▶ **TASK TO COMPLETE**:
Below are the entries; return exactly the line with "focal_35mm: 26" and every later line, without anything else.

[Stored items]
╭──

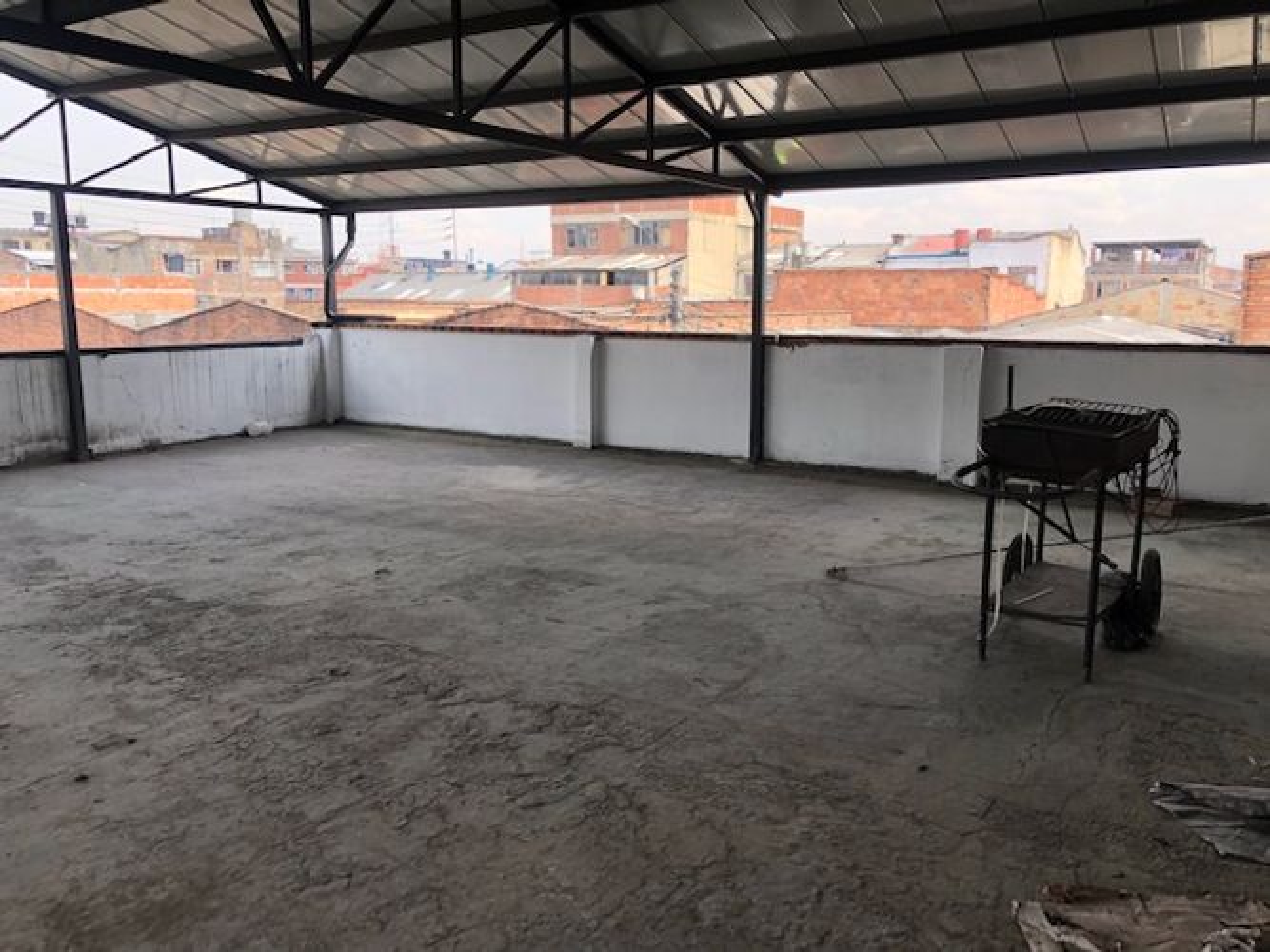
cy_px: 476
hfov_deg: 63.5
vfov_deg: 49.7
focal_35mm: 28
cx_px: 635
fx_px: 1027
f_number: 1.8
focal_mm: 3.99
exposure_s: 1/274
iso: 20
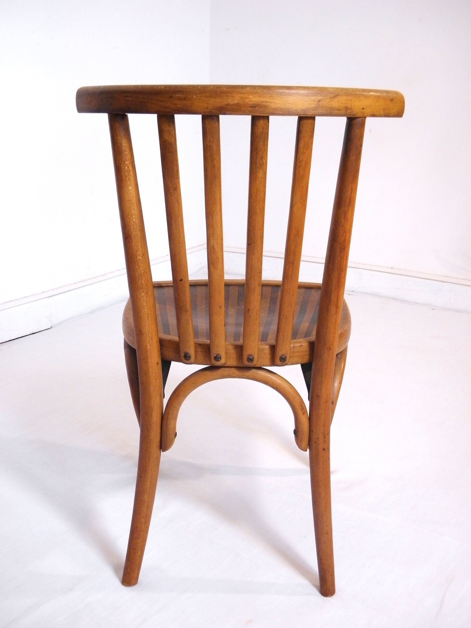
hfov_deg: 37.7
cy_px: 314
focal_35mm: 38
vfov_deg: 49.0
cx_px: 236
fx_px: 689
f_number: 3.7
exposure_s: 1/40
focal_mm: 6.8
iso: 200
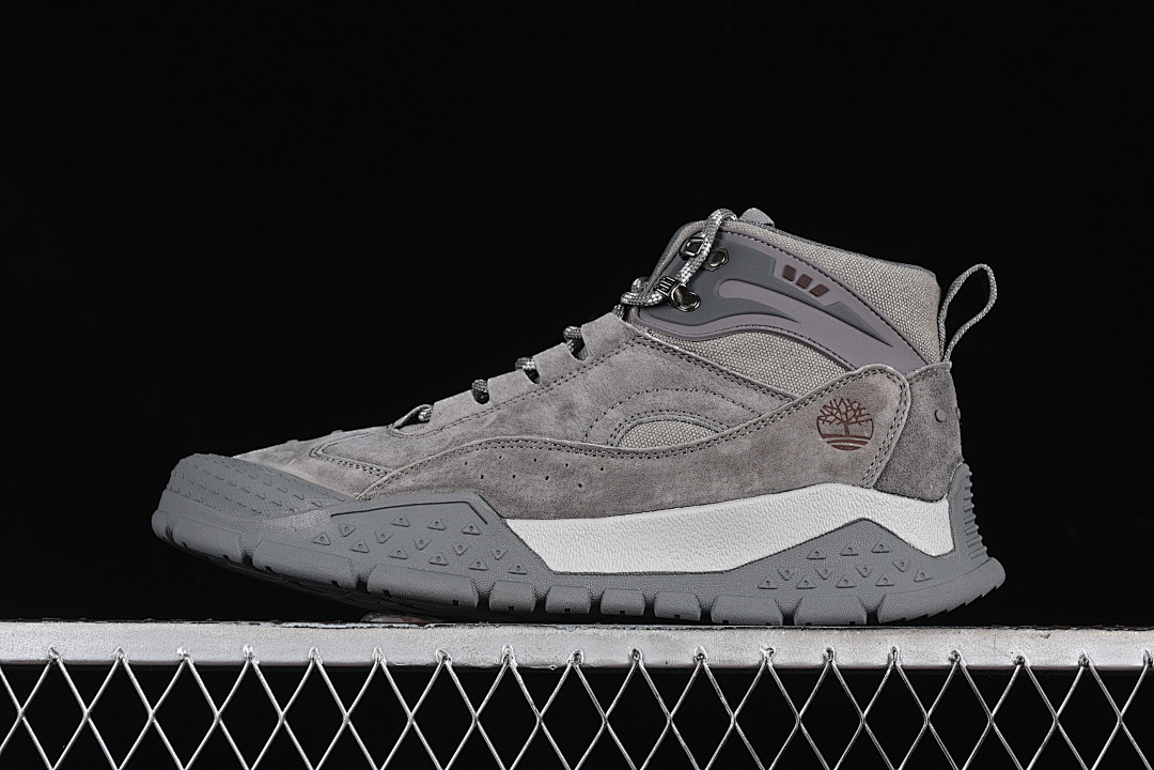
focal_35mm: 75
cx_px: 577
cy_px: 385
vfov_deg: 18.2
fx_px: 2404
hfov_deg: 27.0
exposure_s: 1/80
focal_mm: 50
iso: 160
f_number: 7.1
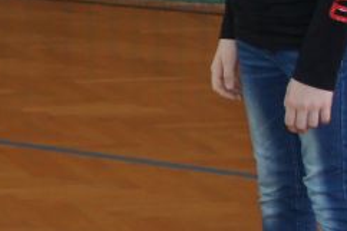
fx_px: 2331
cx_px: -543
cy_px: -4
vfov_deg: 5.7
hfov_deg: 7.8
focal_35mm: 242
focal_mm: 26
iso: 500
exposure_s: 1/60
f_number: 4
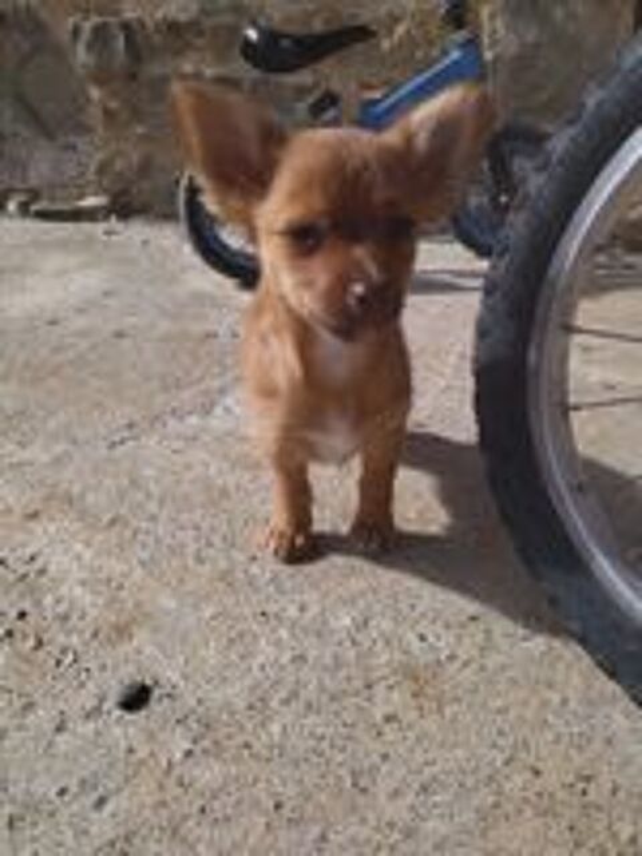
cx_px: 321
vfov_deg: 65.3
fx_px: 668
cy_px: 428
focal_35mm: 27
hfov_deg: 51.4
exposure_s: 1/2215
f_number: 1.79
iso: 101
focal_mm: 4.74
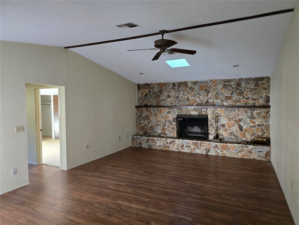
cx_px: 150
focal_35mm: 23
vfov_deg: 58.9
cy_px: 112
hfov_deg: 73.9
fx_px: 199
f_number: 1.7
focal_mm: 6.3
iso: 640
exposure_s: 1/60
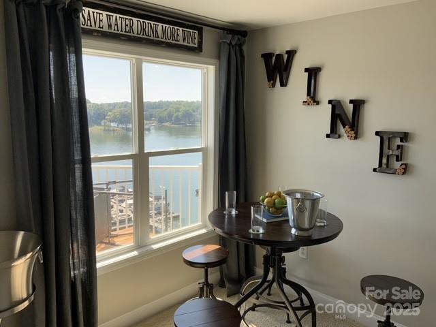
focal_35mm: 29
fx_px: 365
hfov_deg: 61.7
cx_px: 218
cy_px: 164
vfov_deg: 48.2
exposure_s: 1/344
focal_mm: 3
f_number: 1.8
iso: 16
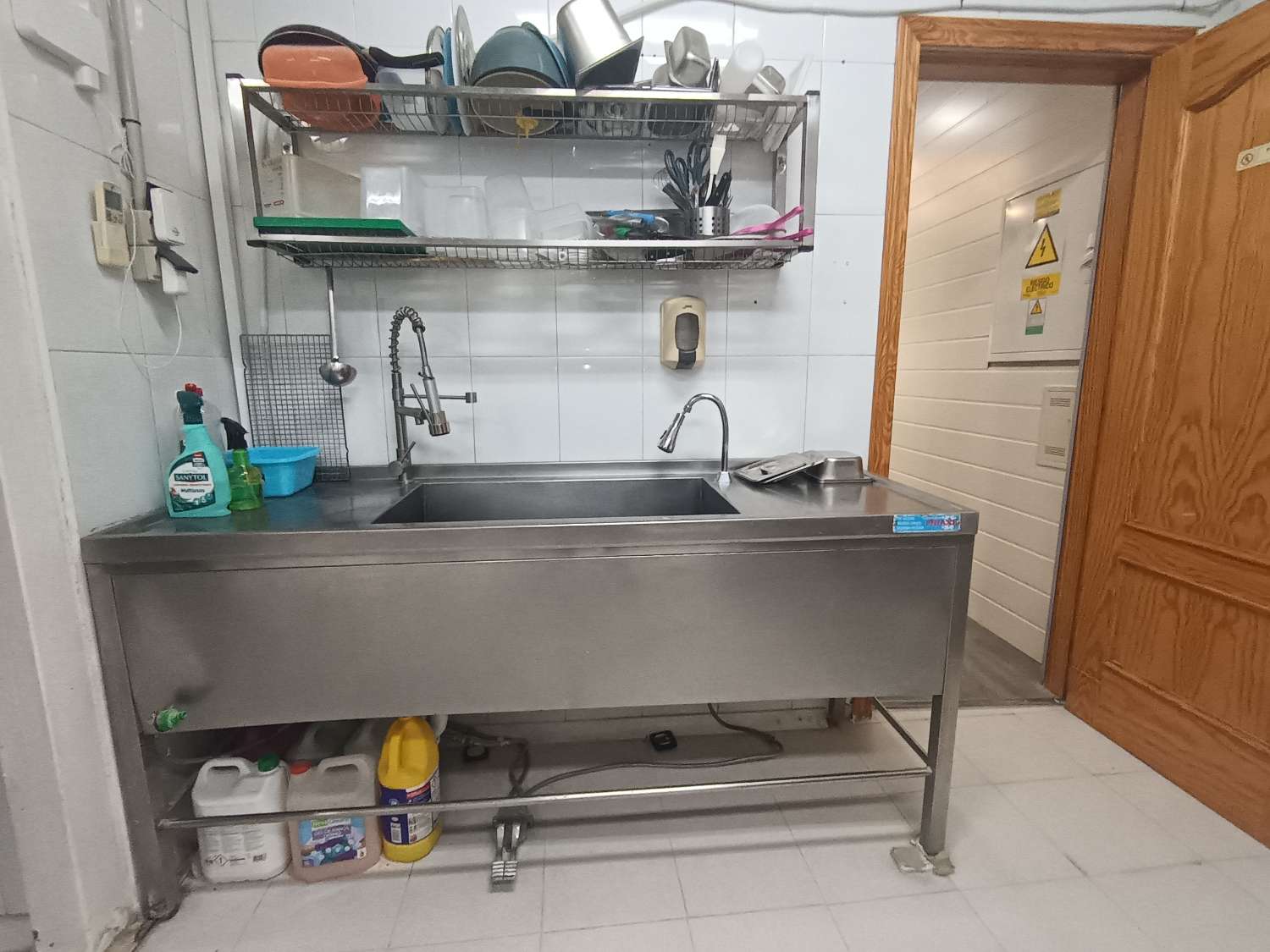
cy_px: 476
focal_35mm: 17
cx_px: 635
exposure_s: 1/33.3
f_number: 2.2
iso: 502
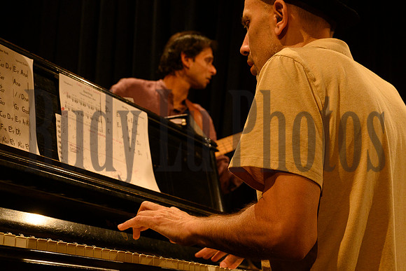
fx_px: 677
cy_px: 136
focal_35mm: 60
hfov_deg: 33.4
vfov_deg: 22.6
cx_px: 203
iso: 1800
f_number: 5.6
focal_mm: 40
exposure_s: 1/250
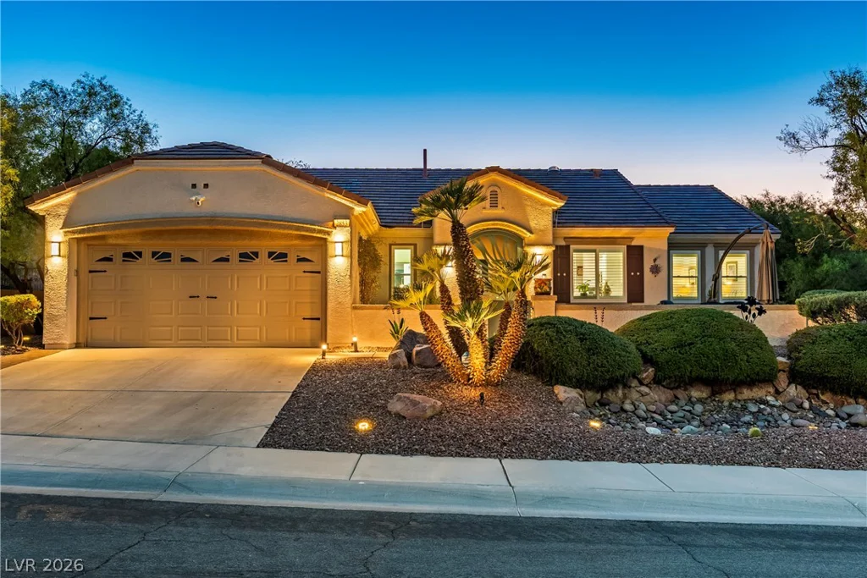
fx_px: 747
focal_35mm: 31
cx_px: 434
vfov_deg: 42.3
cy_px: 289
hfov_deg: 60.3
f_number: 5.6
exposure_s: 1/13
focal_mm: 21
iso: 400
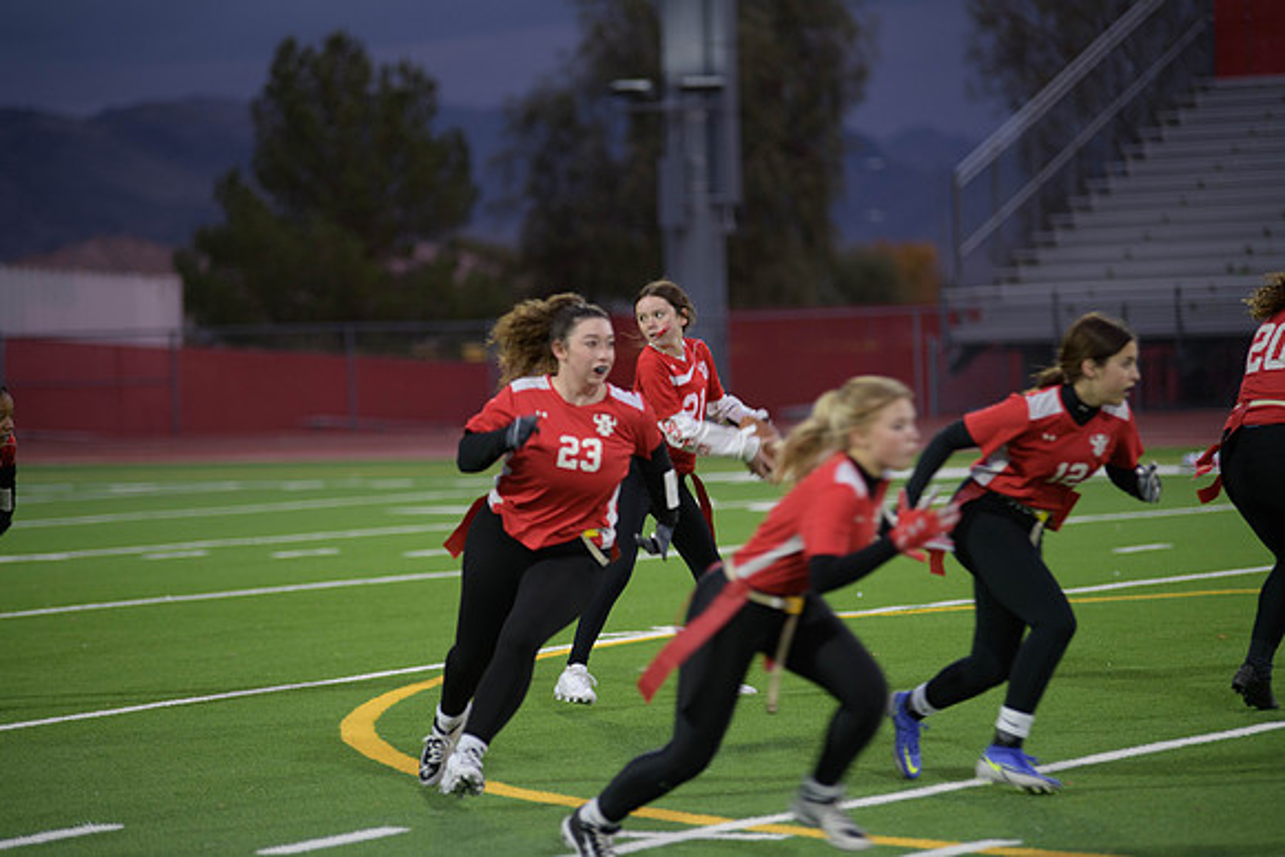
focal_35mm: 170
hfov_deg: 12.1
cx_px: 642
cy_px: 428
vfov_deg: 8.1
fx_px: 6069
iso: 560
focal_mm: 170
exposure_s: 1/200
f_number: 2.8
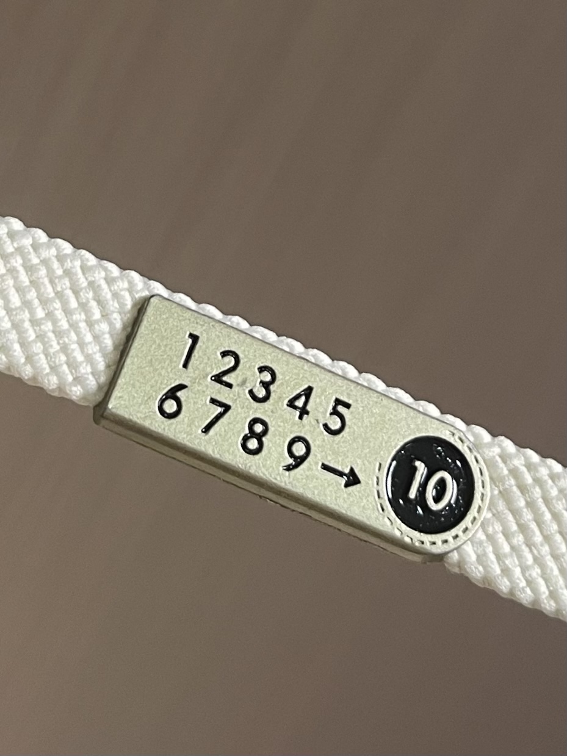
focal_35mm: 26
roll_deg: -9.3
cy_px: 378
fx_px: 568
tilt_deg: -20.5
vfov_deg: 67.3
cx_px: 284
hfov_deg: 53.1
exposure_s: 1/50
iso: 80
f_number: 1.6
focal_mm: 5.1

╰──

▶ **YOUR SOLUTION**:
focal_35mm: 26
roll_deg: -9.3
cy_px: 378
fx_px: 568
tilt_deg: -20.5
vfov_deg: 67.3
cx_px: 284
hfov_deg: 53.1
exposure_s: 1/50
iso: 80
f_number: 1.6
focal_mm: 5.1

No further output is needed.